──────── RECORDS FOR THE EXERCISE ────────

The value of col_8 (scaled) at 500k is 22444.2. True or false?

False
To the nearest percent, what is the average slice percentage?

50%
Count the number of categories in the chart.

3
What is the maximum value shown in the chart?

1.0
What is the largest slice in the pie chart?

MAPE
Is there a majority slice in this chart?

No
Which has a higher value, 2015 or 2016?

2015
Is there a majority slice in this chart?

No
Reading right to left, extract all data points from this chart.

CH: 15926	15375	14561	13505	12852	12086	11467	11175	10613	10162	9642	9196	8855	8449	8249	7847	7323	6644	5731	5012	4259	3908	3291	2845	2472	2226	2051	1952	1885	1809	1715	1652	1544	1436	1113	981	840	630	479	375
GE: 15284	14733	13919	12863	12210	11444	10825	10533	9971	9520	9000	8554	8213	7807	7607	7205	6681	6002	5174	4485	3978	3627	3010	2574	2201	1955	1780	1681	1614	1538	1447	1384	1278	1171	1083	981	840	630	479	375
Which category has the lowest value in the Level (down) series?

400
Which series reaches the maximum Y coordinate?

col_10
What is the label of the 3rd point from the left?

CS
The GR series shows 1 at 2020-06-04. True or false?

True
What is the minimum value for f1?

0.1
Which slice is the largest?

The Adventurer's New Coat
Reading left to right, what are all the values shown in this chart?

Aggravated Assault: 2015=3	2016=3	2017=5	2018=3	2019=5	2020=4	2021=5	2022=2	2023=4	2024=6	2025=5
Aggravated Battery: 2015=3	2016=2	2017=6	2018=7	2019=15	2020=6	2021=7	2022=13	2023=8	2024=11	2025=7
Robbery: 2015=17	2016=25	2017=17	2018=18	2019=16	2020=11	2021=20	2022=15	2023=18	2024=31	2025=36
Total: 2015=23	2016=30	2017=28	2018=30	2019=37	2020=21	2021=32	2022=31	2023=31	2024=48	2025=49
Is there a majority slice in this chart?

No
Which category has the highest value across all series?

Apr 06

────────

EXERCISE REQUIREMENTS: Please count the lines in the listing above that contain the string "True", treating uppercase and lowercase as different, and give only the number.

COMPLETED TASK: 3